= Cees van Riel =

Dutch organizational theorist

Cornelis Bernardus Maria (Cees) van Riel (born 15 June 1951) is a Dutch organizational theorist, consultant, and Professor of Corporate Communication at Rotterdam School of Management and Director of the Corporate Communication Centre at the Erasmus University, known for his work in the area of corporate communication and reputation management.

== Biography ==
Born in Tilburg and raised in Eindhoven, Van Riel studied Mass Communication at the Radboud University Nijmegen from 1973 to 1973, receiving his BA in Political Science, another BA in Economic History and his MA in Mass Communication. In 1986 he obtained his PhD in communication at Erasmus University Rotterdam for the doctoral dissertation entitled "Overheidsvoorlichting en Intermediaire kaders" (Government Information and Intermediary Staff).

In November 1993 Van Riel was appointed Professor of Corporate Communication at Rotterdam School of Management. He is also Director of the Corporate Communication Centre and Vice Chairman of the Reputation Institute. He was founding father of the Master of Science in Corporate Communication (MSc degree programme) at Rotterdam School of Management, Erasmus University. This was the first programme of its kind, offered at a university level (Master Degree), in the world.

Van Riel has worked as a communication strategy consultant for a variety of companies in Europe. He is also the editor-in-chief together with Charles Fombrun of the Corporate Reputation Review.

Van Riel received several awards. The article "The Impact of Employee Communication and Perceived External Prestige on Organizational Identification" with co-authors Ale Smidts and Ad Th.H. Pruyn won the ERIM Top Article Award 2002. His 2003 books Fame & Fortune authored with Charles Fombrun received the Erasmus Research Institute of Management (ERIM) Impact on Management Practice Award 2006. In 2011 Van Riel received the 2011 Pathfinder Award, the highest academic honor bestowed by the Institute for Public Relations (IPR) for his contribution to research in the field of corporate reputation and strategic alignment.

== Work ==
From his academic research and studies, the most applied models are: RepTrak Model and RepTrak Alignment Monitor.

=== RepTrak model ===
The RepTrak Model is a tool that tracks 23 key performance indicators grouped around 7 reputation dimensions that research has proven to be effective in getting stakeholders to support the company. The beating heart of the RepTrak Model is the Pulse. The RepTrak Pulse measures the health of a company's overall reputation with consumers. The RepTrak Pulse score is based on four statements: the esteem, good feeling, trust, and admiration that consumers feel towards a company. The results of this study are published world-wide through Forbes.com as well as through local partners in the 27 countries included in the study.

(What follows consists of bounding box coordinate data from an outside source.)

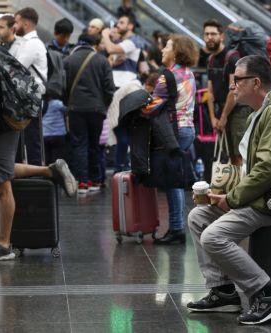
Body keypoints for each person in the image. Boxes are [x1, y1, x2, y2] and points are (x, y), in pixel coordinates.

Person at [187, 55, 271, 324]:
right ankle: (223, 290)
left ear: (255, 83)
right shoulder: (263, 111)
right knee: (198, 217)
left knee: (214, 237)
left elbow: (268, 168)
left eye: (237, 80)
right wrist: (227, 196)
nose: (233, 86)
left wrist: (232, 199)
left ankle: (268, 294)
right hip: (262, 197)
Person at [0, 16, 77, 261]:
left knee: (1, 187)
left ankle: (3, 244)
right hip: (14, 122)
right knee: (6, 170)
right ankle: (51, 170)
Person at [144, 35, 198, 245]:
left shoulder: (167, 77)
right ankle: (177, 227)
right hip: (187, 129)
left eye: (167, 46)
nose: (163, 49)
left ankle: (177, 228)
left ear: (176, 52)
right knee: (175, 178)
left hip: (173, 132)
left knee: (172, 181)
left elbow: (151, 107)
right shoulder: (189, 73)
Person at [64, 33, 116, 193]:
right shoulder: (102, 60)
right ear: (95, 44)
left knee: (79, 144)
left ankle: (82, 182)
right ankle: (94, 181)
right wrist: (103, 104)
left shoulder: (68, 60)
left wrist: (69, 103)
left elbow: (62, 86)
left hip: (75, 109)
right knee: (95, 145)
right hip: (97, 109)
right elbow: (109, 88)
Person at [204, 19, 251, 166]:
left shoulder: (232, 58)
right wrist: (213, 118)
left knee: (239, 156)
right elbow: (210, 91)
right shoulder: (211, 59)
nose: (209, 37)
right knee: (229, 156)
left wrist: (223, 117)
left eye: (213, 34)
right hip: (221, 110)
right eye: (206, 34)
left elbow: (234, 90)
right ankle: (233, 186)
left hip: (237, 110)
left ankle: (242, 187)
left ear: (222, 36)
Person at [101, 15, 142, 173]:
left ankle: (123, 167)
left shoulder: (133, 41)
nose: (118, 25)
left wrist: (106, 35)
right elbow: (110, 57)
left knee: (123, 129)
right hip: (117, 90)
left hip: (126, 91)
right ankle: (121, 167)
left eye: (122, 22)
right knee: (120, 131)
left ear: (130, 26)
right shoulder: (122, 42)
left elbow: (110, 50)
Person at [14, 7, 48, 166]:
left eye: (16, 22)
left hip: (30, 98)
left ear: (25, 24)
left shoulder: (32, 44)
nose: (14, 26)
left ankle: (37, 181)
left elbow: (14, 68)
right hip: (26, 98)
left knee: (32, 140)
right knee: (25, 141)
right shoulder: (25, 43)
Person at [43, 18, 75, 165]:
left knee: (67, 135)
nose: (66, 40)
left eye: (68, 36)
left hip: (68, 96)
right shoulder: (45, 50)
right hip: (51, 97)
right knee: (51, 132)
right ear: (56, 33)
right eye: (64, 36)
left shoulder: (71, 51)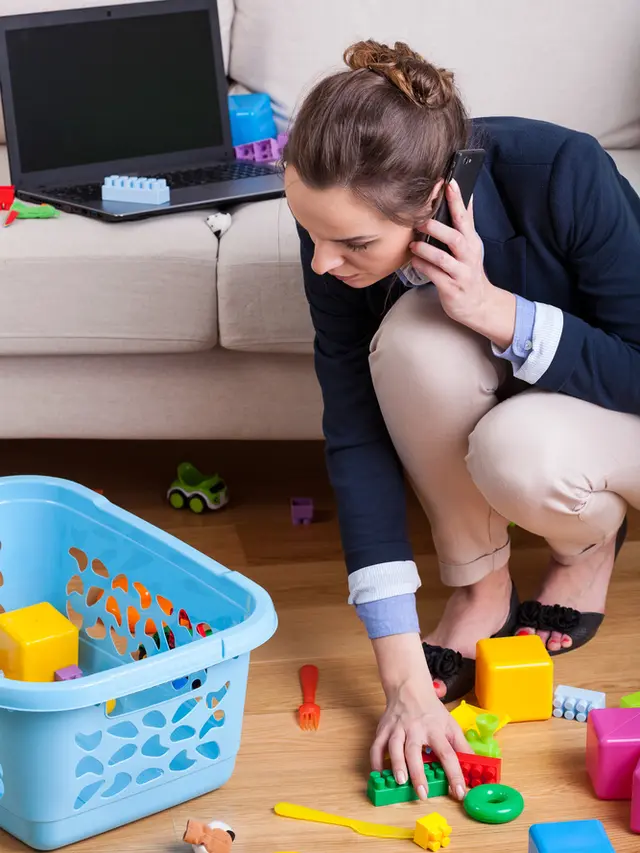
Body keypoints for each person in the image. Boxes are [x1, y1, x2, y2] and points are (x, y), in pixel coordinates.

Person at [284, 39, 640, 803]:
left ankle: (589, 542)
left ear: (438, 199)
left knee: (518, 450)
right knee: (412, 339)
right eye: (309, 232)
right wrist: (401, 673)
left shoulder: (565, 173)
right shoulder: (335, 231)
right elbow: (355, 433)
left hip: (620, 410)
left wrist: (498, 314)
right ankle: (483, 584)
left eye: (350, 244)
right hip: (527, 412)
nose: (320, 263)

=== Reputation Institute ===
Van Riel co-founded the Reputation Institute in 1997. This Institute has functioned as a private research and consulting organisation. Its mission is to advance knowledge about corporate reputation and help companies create economic value by implementing coherent reputing strategies.

== Publications ==
Cees van Riel published several books and articles about corporate communication. Books, a selection:
- Van Riel, Cees BM, Principles of Corporate Communication. Prentice Hall, 1992.
- Van Riel, Cees BM, Identiteit en Imago, 1992.
- Fombrun, Charles J., and Cees BM Van Riel. Fame & fortune: How successful companies build winning reputations. FT Press, 2004.
- Van Riel, Cees BM, and Charles J. Fombrun. Essentials of corporate communication: Implementing practices for effective reputation management. Routledge, 2007.

Articles, a selection:
- Fombrun, Charles, and Cees Van Riel. "The reputational landscape." Corporate reputation review (1997): 1-16.
- van Riel, Cees BM, and John MT Balmer. "Corporate identity: the concept, its measurement and management." European journal of marketing 31.5/6 (1997): 340–355.
- Jo Hatch, Mary, C.B.M. van Riel, and Majken Schultz. "Relations between organizational culture, identity and image." European Journal of marketing 31.5/6 (1997): 356–365.
- Smidts, Ale, Ad Th H. Pruyn, and Cees BM Van Riel. "The impact of employee communication and perceived external prestige on organizational identification." Academy of Management journal 44.5 (2001): 1051–1062.